***** Excerpted text *****

Sunday | 30 Mar 2025

Not All Banks Face Crises Equally —Why Business Models Matter for Systemic Risk

As the world continues to grapple with economic uncertainty, climate risk, geopolitical tensions, and the lasting effects of health crises, one crucial lesson emerges: the resilience of our financial system hinges not only on regulation and capital buffers, but on the core business models that banks choose to operate.

In our latest study published in the Journal of Financial Stability, we examined the role of bank business models in shaping exposure to systemic risk across different types of crises—economic, financial, political, and health-related. Using a unique dataset covering European listed banks between 2005 and 2020, we found that business models matter far more than previously understood.

Banks are not monoliths. Some prioritize retail lending and relationship banking. Others are heavily invested in market-based activities or rely on complex, interconnected funding mechanisms. Each model carries its own risk dynamics. What we found is that these differences are not just technical—they are structural contributors to how shocks propagate through the financial system.

For instance, in times of financial turmoil, investment-focused banks tend to amplify risk due to higher leverage and interconnected exposures. Conversely, relationship-oriented retail banks often act as shock absorbers, stabilizing credit provision during downturns. The same patterns do not always hold during political or health crises—showing that the origin of instability also shapes systemic outcomes.

These insights have deep implications. Current regulatory frameworks often apply a one-size-fits-all approach, focusing on capital adequacy, liquidity coverage, and stress testing. While these tools are essential, they miss a vital component: the diversity of bank business models and how they interact with specific risk environments. Regulators and supervisors must now embrace a more differentiated approach—one that recognizes the heterogeneity in how banks operate and how that influences systemic vulnerability.

*****

Aim of the task =>
Continue the article above on bank business models and systemic risk, starting right after its last sentence.

***** Dataset entries *****

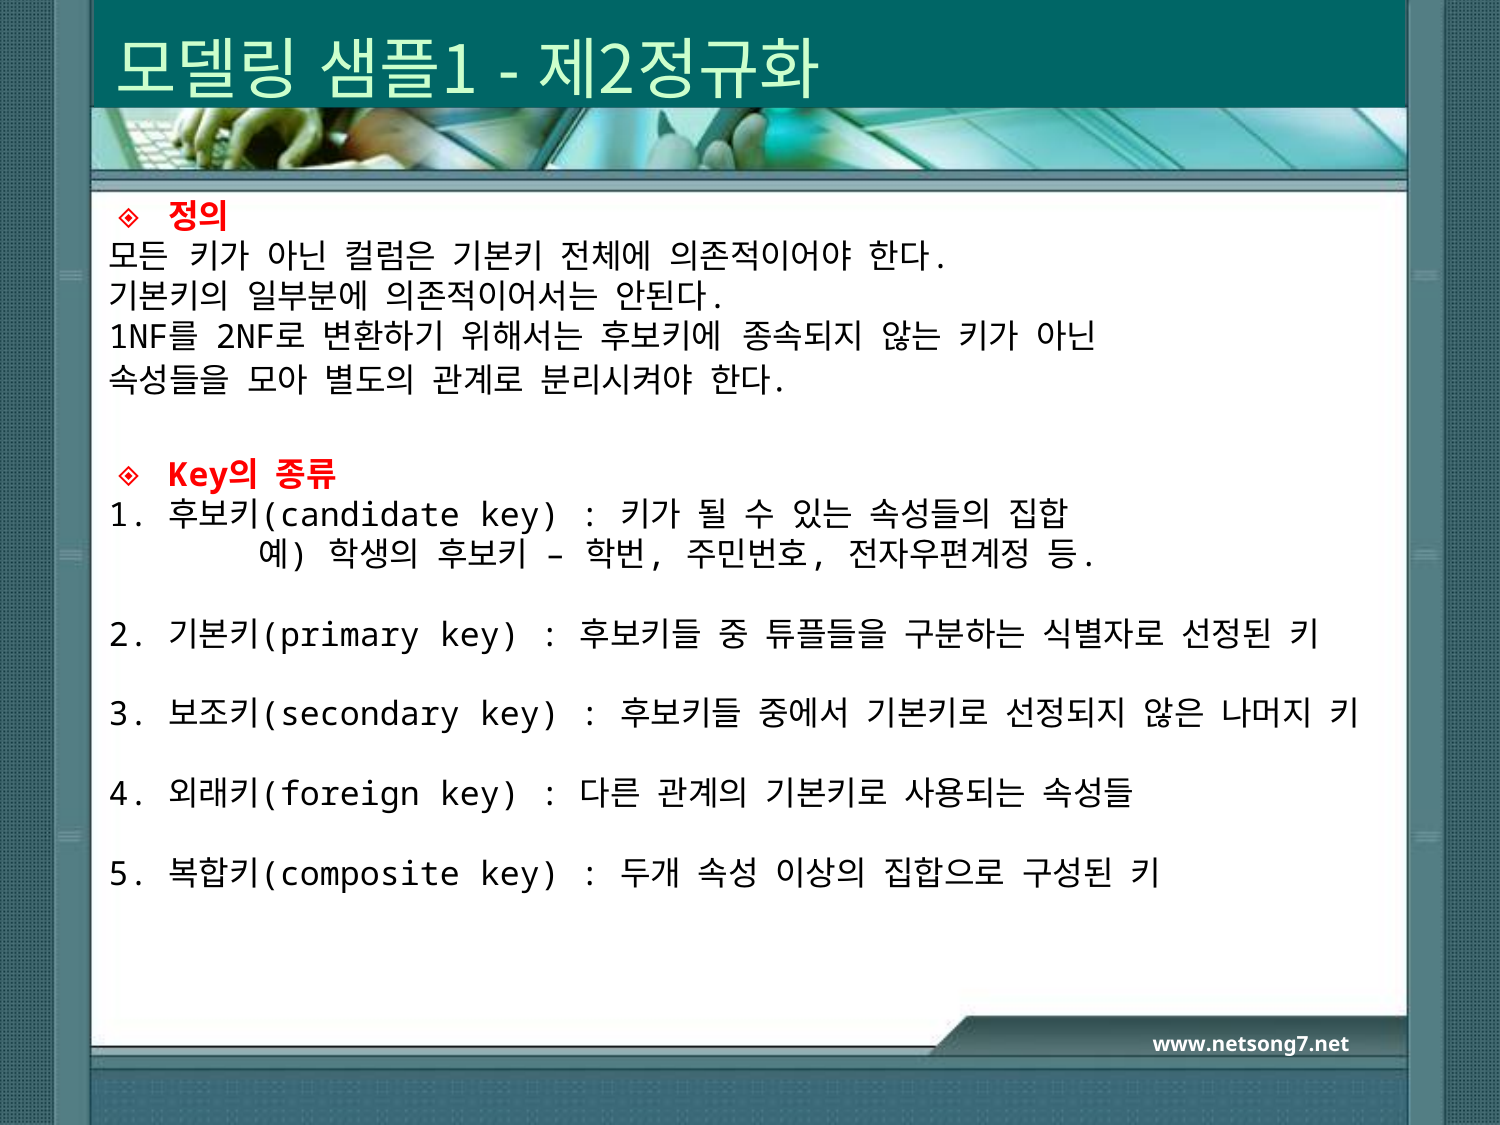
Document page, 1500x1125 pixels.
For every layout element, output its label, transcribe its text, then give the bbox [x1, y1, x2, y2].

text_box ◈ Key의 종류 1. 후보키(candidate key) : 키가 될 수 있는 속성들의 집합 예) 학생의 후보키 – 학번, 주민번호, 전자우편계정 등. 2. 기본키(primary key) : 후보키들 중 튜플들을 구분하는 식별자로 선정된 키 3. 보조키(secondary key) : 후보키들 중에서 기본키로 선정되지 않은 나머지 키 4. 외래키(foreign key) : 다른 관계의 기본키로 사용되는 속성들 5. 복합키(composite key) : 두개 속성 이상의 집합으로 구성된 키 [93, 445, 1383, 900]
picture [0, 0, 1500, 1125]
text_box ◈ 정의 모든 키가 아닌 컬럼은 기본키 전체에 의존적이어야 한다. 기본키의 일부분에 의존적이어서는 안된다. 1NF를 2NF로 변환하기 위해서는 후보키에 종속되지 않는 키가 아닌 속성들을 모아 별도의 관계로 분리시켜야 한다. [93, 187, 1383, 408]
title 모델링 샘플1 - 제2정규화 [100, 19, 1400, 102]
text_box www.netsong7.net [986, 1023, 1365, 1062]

*****
***** Dataset entries *****

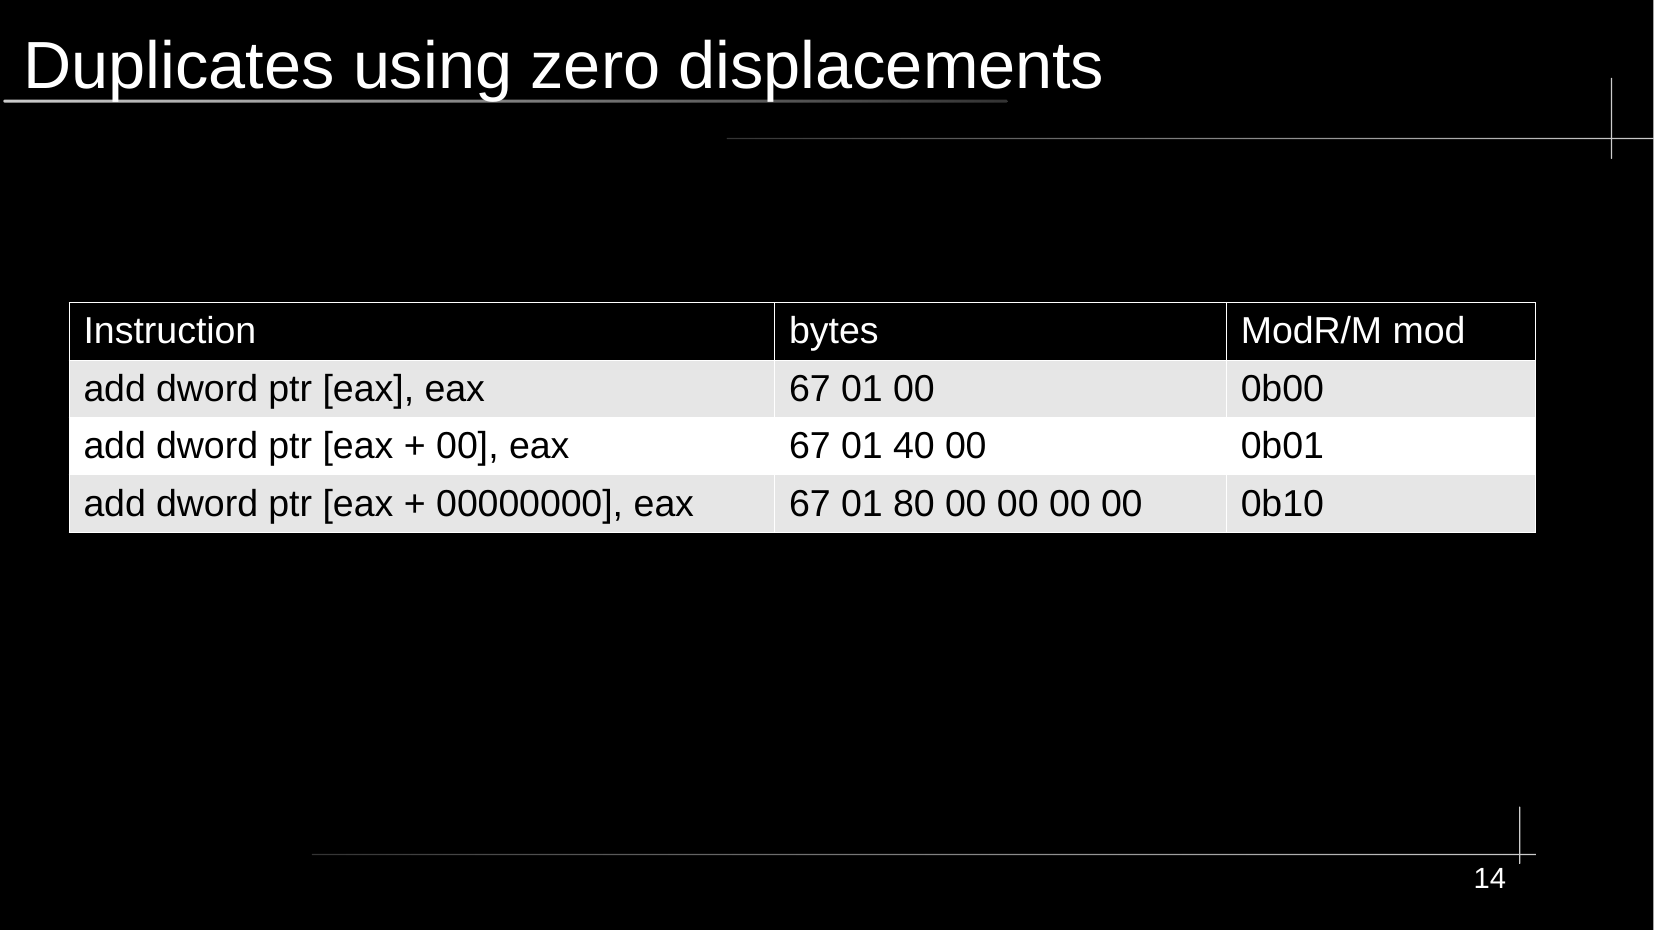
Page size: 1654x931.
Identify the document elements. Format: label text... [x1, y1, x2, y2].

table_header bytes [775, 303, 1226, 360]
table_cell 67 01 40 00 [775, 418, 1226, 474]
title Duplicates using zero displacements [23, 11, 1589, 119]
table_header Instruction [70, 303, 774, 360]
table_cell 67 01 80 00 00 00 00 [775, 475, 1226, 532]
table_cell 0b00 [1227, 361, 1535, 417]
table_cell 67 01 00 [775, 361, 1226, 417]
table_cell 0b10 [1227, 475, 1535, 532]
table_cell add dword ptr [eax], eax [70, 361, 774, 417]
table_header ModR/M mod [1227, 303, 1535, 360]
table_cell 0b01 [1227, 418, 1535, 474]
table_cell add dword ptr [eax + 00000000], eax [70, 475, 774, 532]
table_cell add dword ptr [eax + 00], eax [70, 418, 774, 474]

*****
***** Dataset entries *****

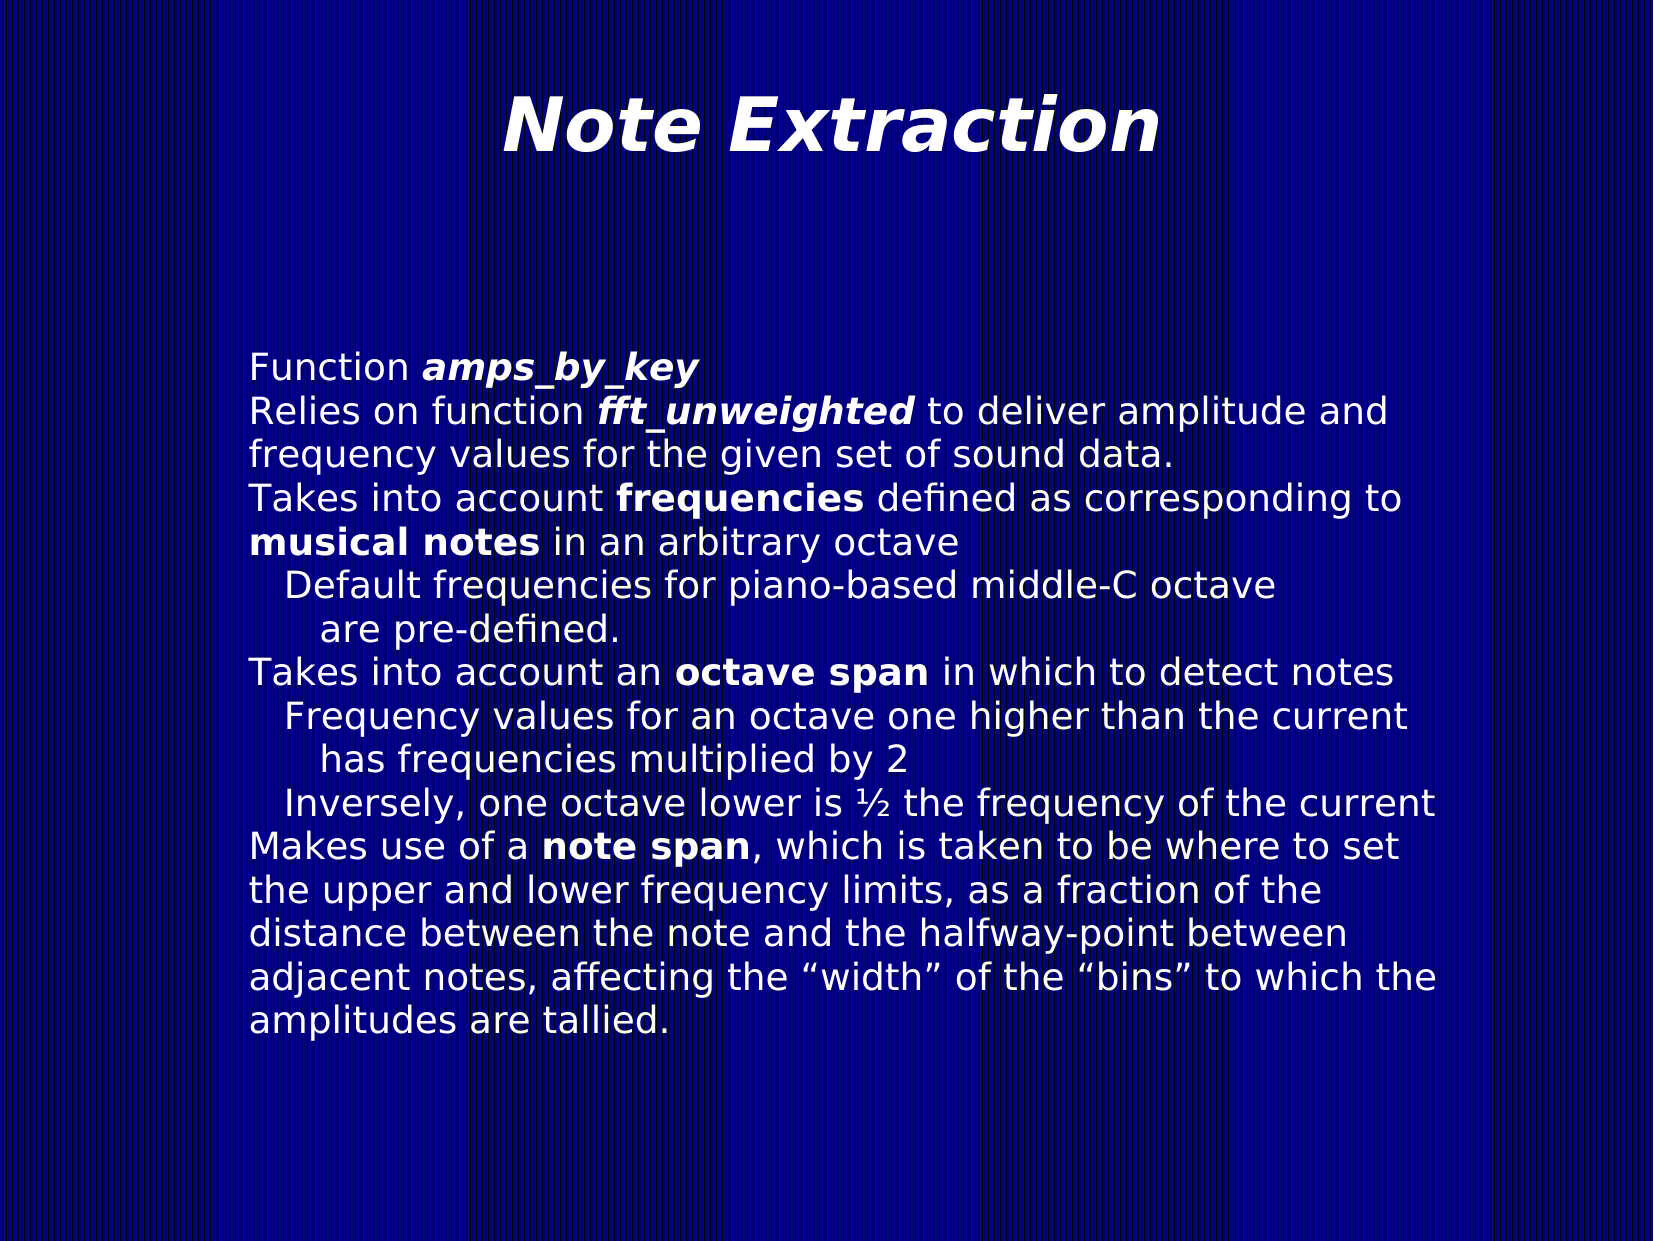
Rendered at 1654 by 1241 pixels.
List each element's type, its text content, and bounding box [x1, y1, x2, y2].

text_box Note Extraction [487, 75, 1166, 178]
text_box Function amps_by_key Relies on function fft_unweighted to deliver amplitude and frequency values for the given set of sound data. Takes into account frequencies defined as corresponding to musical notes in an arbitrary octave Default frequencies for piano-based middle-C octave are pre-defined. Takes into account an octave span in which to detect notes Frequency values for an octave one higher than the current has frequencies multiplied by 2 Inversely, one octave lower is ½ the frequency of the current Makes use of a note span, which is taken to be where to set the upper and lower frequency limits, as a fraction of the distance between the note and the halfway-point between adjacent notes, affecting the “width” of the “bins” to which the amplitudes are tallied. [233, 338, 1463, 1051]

*****

Answer to this problem =>
Looking forward, the picture becomes even more complex. Banks are rapidly adapting to digital transformation, integrating artificial intelligence, engaging in green finance, and facing pressure to respond to climate-related financial risks. These shifts will give rise to new business models—or evolve existing ones in ways that are not yet fully understood. The urgency to monitor and evaluate these dynamics is growing.

Our findings suggest that future financial stability research must go deeper into understanding how new and evolving business models interact with systemic risk—especially in an era of polycrises. Regulators, academics, and financial institutions must work together to build a more nuanced risk assessment architecture—one that aligns business model analysis with real-time risk detection and forward-looking supervision.

In an interconnected world, safeguarding stability will require more than managing risk. It will require understanding where that risk originates—and how different players in the system are wired to respond.

Prof. Rym Ayadi – President, Euro-Mediterranean Economists Association (EMEA)

The paper “The Origin of Financial Instability and Systemic Risk: Do Bank Business Models Matter?”, was published by the Journal of Financial Stability on March 2025.

The paper was co-authored by EMEA President Prof. Rym Ayadi, Professor at Bayes Business School, City University of London, and CEPS Senior Advisor; Prof. Barbara Casu, Professor of Banking and Finance & Director of the Centre for Banking Research at Bayes Business School, City University of London, and EMEA Advisor; Dr. Doriana Cucinelli, Associate Professor of Financial Intermediaries at the University of Parma, Italy, and EMEA Research Fellow; and Prof. Paola Bongini, Professor of Banking and Finance at the Università degli Studi di Milano-Bicocca, and member of the EMEA Expert Panel.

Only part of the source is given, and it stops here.